Here are the directions…

“Take 50 green beans. Roast for 7 minutes for a medium roast, 9 minutes for a dark roast. Cool beans. Whilst grinding the cooled beans heat the water until air bubbles begin to pop. Place ground beans into water. Stir and brew for 4 minutes. Then pour and enjoy a cup of fresh perfect coffee.”

Here’s a video of the contraption in action.

I should mention that I spotted this marvel here

Sunday roast…

This one is mostly for those of you reading here in Townsville. Although little sister number 3 has already put her hand up for some hand delivered service on our next southern sojourn.

I have a few kilos worth of green beans, a new breadmaker, a new heatgun and four days of “leisure” time coming up – if anybody would like to purchase some roasted coffee for a fraction of the price you’ll pay in stores – let me know in the comments.

I’ll sell roasted beans for $5 per 250 grams (including a fancy zip lock bag) – and I’m happy to offer this as a regular service if you like them.

I will grind it for you if you like – but suggest if you want coffee pre-ground you get them in much smaller batches.

Weekend roast

I picked up a new breadmaker today from Cash Converters – it solves all my roasting problems by spinning right from the start. I roasted my first batch. I’m very excited. No more stirring by hand or spending ages waiting for a spin cycle to kick into gear. 

I also used the new heat gun I picked up while garage sailing the other week.

I really only wrote this so that I could use that title. It would have been more appropriate had I written it tomorrow.

Bean thinking

I was wondering how much someone who spends as much time as I do reading about coffee could learn from a three and a half hour coffee school. The answer – not much, and a lot. 

We took the three hour course at Coffee Dominion. It’s $75 and basically includes all you can drink coffee and three hours of hands on training.

The thing about coffee is that there’s an incredible amount of diversity in thinking and practice that it’s hard to nail down any one particular theory. 

For example – many people argue that tamping (the compacting of coffee in the filter basket) is not only essential – but must be done with 10kg of pressure. Other people argue that as long as the distribution and dosing of the coffee in the basket is even, tamping is irrelevant.

What really matters when it comes to making a coffee is consistency of method. That was hammered home tonight. As long as your dosing is consistent – that is the same amount of coffee in the basket, prepared the same way, and your tamping is consistent – the only variable is the grind. The grind will vary based on humidity and variables like type of bean, depth of roast and time since roasting. If your method is the same this is the only change you’ll need to make.

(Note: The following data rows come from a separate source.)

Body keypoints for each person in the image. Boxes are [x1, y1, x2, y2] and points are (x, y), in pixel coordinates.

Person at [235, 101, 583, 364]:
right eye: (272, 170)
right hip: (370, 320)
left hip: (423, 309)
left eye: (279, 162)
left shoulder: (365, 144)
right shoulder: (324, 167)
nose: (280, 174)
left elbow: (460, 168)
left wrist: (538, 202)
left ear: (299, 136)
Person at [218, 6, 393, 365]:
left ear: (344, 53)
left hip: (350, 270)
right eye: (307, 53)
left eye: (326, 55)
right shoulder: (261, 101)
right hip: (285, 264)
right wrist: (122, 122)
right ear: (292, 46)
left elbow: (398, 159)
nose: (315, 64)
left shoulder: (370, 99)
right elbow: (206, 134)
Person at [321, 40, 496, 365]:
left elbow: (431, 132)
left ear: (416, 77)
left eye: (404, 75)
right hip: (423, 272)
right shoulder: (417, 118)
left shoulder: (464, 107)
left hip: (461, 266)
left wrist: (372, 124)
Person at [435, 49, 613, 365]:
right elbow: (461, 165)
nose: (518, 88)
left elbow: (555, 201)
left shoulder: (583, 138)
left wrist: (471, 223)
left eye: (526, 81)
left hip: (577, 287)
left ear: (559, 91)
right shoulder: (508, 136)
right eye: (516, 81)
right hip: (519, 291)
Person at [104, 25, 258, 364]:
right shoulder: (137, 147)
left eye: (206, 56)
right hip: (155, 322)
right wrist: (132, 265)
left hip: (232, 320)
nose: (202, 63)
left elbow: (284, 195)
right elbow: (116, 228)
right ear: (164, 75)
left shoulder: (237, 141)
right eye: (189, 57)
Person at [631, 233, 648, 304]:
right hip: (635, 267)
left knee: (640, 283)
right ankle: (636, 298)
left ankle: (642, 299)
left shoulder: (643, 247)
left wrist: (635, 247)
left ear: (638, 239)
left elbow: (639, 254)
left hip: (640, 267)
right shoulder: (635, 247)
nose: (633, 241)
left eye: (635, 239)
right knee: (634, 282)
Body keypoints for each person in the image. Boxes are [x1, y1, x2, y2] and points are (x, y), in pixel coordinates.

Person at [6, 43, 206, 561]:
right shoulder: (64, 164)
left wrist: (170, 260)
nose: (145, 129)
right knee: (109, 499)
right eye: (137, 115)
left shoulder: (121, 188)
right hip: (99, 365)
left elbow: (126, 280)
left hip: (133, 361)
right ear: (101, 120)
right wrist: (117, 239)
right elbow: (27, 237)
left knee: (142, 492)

I disagreed with a little bit at the start, we had a sit down session where we were told that single origin coffee is no good for espresso. I like single origin espresso. That is one type of bean from one place. The argument is that espresso requires a dark roast, that diminishes the flavour profile from the bean – so to keep espresso interesting you need to mix a broader variety of flavours. I disagreed. I don’t mind espresso made from a light roasted bean. But that’s less than relevant in the broader scheme of things. 

The “cupping” was interesting. Cupping is the primary method bean buyers use when determining what beans to order. It’s basically hot water poured over ground coffee. It’s that simple. No plunge, no brewing, no steeping. It’s just coffee and hot water. The coffee forms a crust. You break the crust that it forms and sip the coffee. Then you figure out the flavour profile – it’s similar to wine tasting really. 

Milk frothing was interesting too – I struggle to get the texture right. The goal is to make “silk from milk” and to avoid big bubbles. 

We also got to look around Coffee Dominion – where all the behind the scenes magic happens. Including a little excursion into the roasting room. I’ll put pictures up shortly.

It was a good learning experience – and worth doing. We’ve even got certificates to show for it.